Ende August 2014, zwei Tage vor seinem Tod, besuchte Serenus Agnes in ihrem Versteck im Bahnwärterhaus. Im Frühjahr 2016 begleitete ich Agnes dorthin, denn sie wollte das Manuskript abholen, das Serenus ihr anvertraut hatte. Sie fand es dort, wo sie es zurückgelassen hatte. Das Manuskript gelangte also in meine Hände, nachdem ich die Niederschrift von DIE EINE WAHRE LIEBE schon abgeschlossen hatte.

Das Manuskript besteht im Original aus tausend Seiten und enthält eine Erzählung, in welcher ein Held namens Serenus ein Dutzend ernsthafter Liebesgeschichten erlebt, buchstäblich am eigenen Leib.
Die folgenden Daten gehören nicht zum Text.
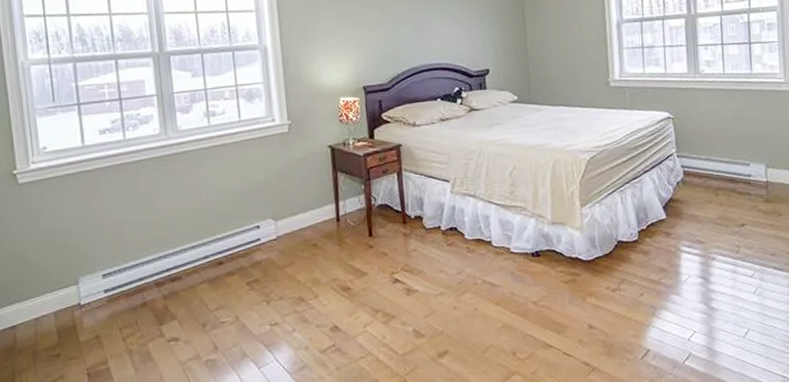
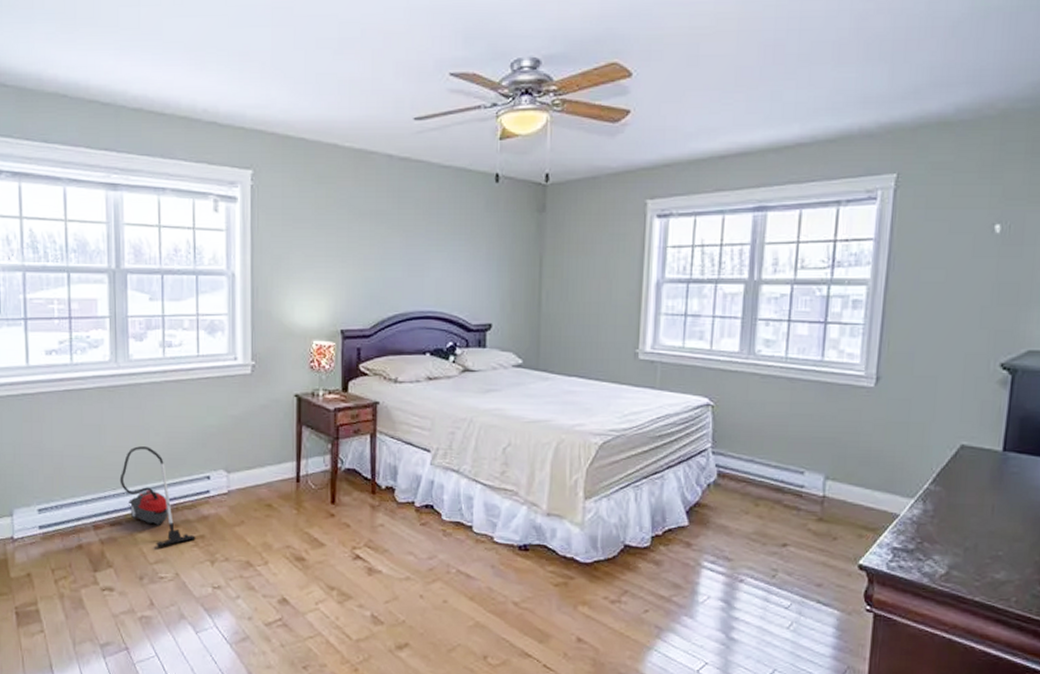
vacuum cleaner: none [177,206,251,295] -> present [119,446,196,547]

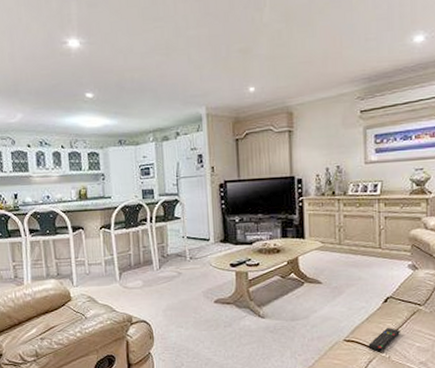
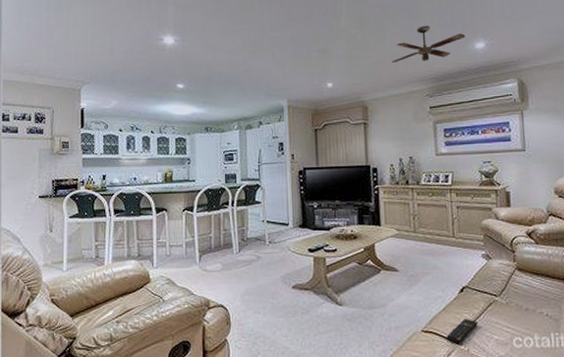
ceiling fan: none [320,16,403,62] -> present [392,25,466,62]

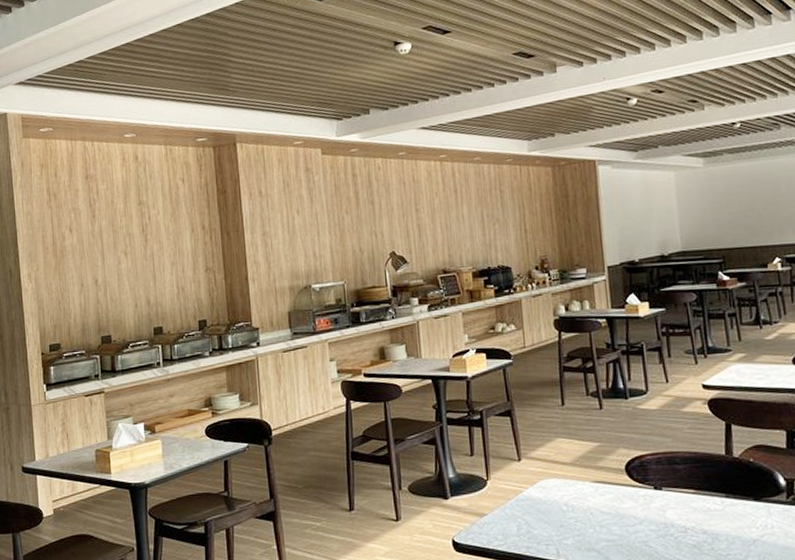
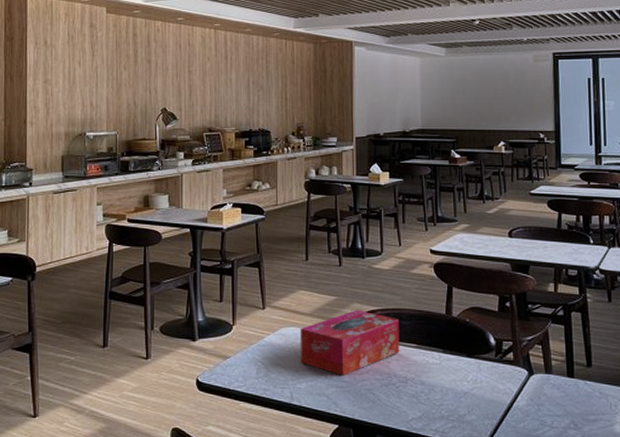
tissue box: none [561,455,676,529] -> present [300,310,400,376]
Die Erzählung ist jedoch nicht in der Ich-Form geschrieben, sondern in der dritten Person. Serenus hält in dem Manuskript nicht seine persönlichen Erfahrungen mit Frauen fest, sondern diejenigen eines gleichnamigen Alter Ego.

Die Handlung beginnt mit der Geburt des Helden und bricht ab, als er dreiundvierzig Jahre alt ist. Die letzten sechs Jahre bis zu seinem realen Tod fehlen. Der Held ist dreißig Jahre lang fast pausenlos mit der Liebe beschäftigt. Doch bei genauem Hinsehen kann man eine erste Lücke zwischen 22 und 25 und eine zweite zwischen 38 und 41 entdecken. Es sind meine Lücken, denn ich war die Geliebte von Serenus. Zweimal war Serenus mein Mann und ich seine Frau. Beide Male waren wir drei Jahre zusammen. Im Manuskript, im Leben des Helden Serenus, kommt keine Liebe vor, die an Dauer und Intensität vergleichbar wäre.

Die Wahrheit gehört niemandem. Doch wem gehört das Manuskript? Serenus hatte es zwar Agnes anvertraut, aber Agnes hat eine Tochter, Paulina. Serenus ist ihr Vater. Paulina, als Halbwaise geboren, ist seine Alleinerbin. Die Rechte an dem Text gehören also einem Kind, das gerade laufen lernt. Agnes und ich, wir wissen beide, dass das Manuskript einen schlecht geschriebenen Text einer erzählenswerten Geschichte enthält. Wir wissen beide, dass seine Geschichte es wert ist, sie eines Tages seiner Tochter Paulina zu erzählen. Schon deshalb, wie Agnes sagt, weil Paulina mehr ihrem Vater nachschlägt als ihrer Mutter.

Nun bin ich also die Herausgeberin des Manuskripts, weil Paulinas Mutter mich darum gebeten hat, und weil es sein muss, dass ich mich mit der Vergangenheit befasse, mit meinen Erinnerungen an den einzigen Mann, den ich geliebt habe. Den einzigen Mann, der mich geliebt hat, aber nicht nur mich.